1. The problem statement, all variables and given/known data

There is a diagram in the problem statement so here is a link to the image of the problem:
http://imgur.com/KDrRsyO

2. Relevant equations

Snell's Law:

$n_{1} * sin(\theta_{1}) = n_{2} * sin(\theta_{2})$

3. The attempt at a solution

My attempt using Snell's law fails because I can't see how it is possible that n ever becomes squared. It looks like either some sort of vector addition or some use of Pythagorean theorem but I haven't been able to determine how to use those ideas to solve the problem.

I can see some use of special triangles given the angles are 60 degrees, but it's a bit overwhelming and my trig skills are a bit rusty.

Thanks.

2. Jan 26, 2013

### TSny

Start by writing out Snell's law for each of the two refractions.

3. Jan 26, 2013

### tiny-tim

hi steve233!

hint: θ2 + θ3 = … ?

4. Jan 26, 2013

### steve233

Hmm... So here is another attempt:

1st refraction:
$n_{1} * sin(\theta_{1}) = n * sin(\theta_{2})$

2nd refraction:
$n * sin(\theta_{3}) = n_{1} * sin(\theta)$

Here I assume that the refractive index is the same when the light is outside of the prism and inside of the prism.

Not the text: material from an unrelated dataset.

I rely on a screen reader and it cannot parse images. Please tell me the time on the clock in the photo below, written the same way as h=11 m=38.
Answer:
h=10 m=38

I think I'm wrong here but, $\theta_{2} + \theta_{3} = 60^{\circ}$.
I think this is wrong because it seems like $90^{\circ} - \theta_{2}$ = $60^{\circ} \Longrightarrow \theta_{2} = 30^{\circ}$.

I'm still stuck on how things become squared though...

Last edited: Jan 26, 2013
5. Jan 26, 2013

### TSny

Ok. You can assume that outside the prism you just have air where $n_1 ≈ 1.00$. You also know the value of $\theta_1$. So, you have three unknowns: $\theta_2$, $\theta_3$ and $n$. [Edit: That is, you need to eliminate $\theta_2$ and $\theta_3$ so that you can express $n$ in terms of $\theta$.]

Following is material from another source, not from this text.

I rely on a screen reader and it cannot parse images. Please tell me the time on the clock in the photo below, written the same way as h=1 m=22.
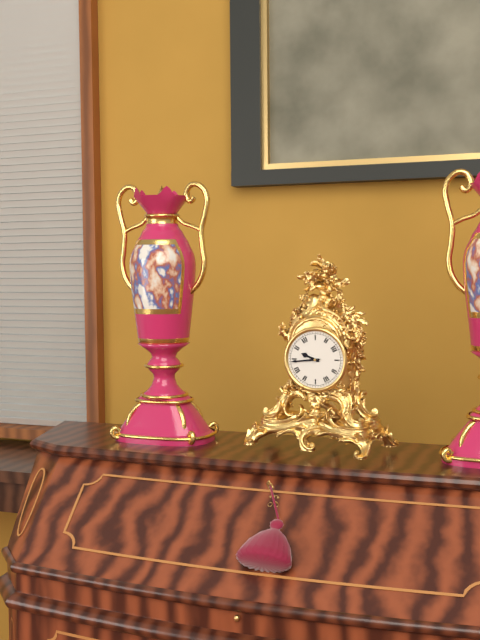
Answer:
h=9 m=44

I'm not following you here. $n_1$ is for air and $n$ is for the prism material.

Not sure how you got that, but I think it's right! So, that's your third equation.
I don't see how you are deducing that. In fact, I don't think there is any way to find the values of $\theta_2$ and $\theta_3$ individually since they would depend on $n$.

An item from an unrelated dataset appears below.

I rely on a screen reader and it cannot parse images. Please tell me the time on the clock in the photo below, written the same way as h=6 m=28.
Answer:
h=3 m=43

The square will show up in doing the algebra of solving for $n$ in terms of $\theta$.

Last edited: Jan 26, 2013
6. Jan 26, 2013

### steve233

$n_{1}$ is indeed the refractive index of air, I should have mentioned that.

So the equations become:

(1) $\sqrt{3} / 2 = n * sin(\theta_{2})$
(2) $n * sin(\theta_{3}) = sin(\theta)$
(3) $\theta_{2} + \theta_{3} = 60^{\circ}$

$\theta_{3} = 60^{\circ} - \theta_{2}$
$n * sin(\theta_{3}) = n * sin(60^{\circ} - \theta_{2}) = n * (sin(60)cos(\theta_{2}) - cos(60)sin(\theta_{2}))$

$\theta_{2} = arcsin(\sqrt{3}/(2 * n))$

So,
$n * (sin(60)cos(\theta_{2}) - cos(60)sin(\theta_{2}))$
$n * ((\sqrt{3} / 2) * cos(arcsin(\sqrt{3}/(2 * n)) - (1/2) * sin(arcsin(\sqrt{3}/(2 * n))) = sin(\theta)$

This seems a little complicated... I know there is a simple replacement for cos(arcsin x) but I don't know anything that simply replaces sin(arcsin x). Am I on the wrong track here?

Thanks again for the help.

7. Jan 26, 2013

### tiny-tim

hi steve233!

sin(arcsin(x)) = x

cos(arcsin(x)) = √(1-x2)

8. Jan 26, 2013

### steve233

Ah yes... more evidence that I need to brush up on my trig :)
I'll give this a shot and post the update soon.

Thanks!

Edit: Success! Thanks for all of the help TSny and tiny-tim.
I'm a bit new to these forums, is there some way to "upvote"?

Last edited: Jan 26, 2013
9. Jan 27, 2013

### tiny-tim

(just got up :zzz:)

not needed … saying "thanks" is enough!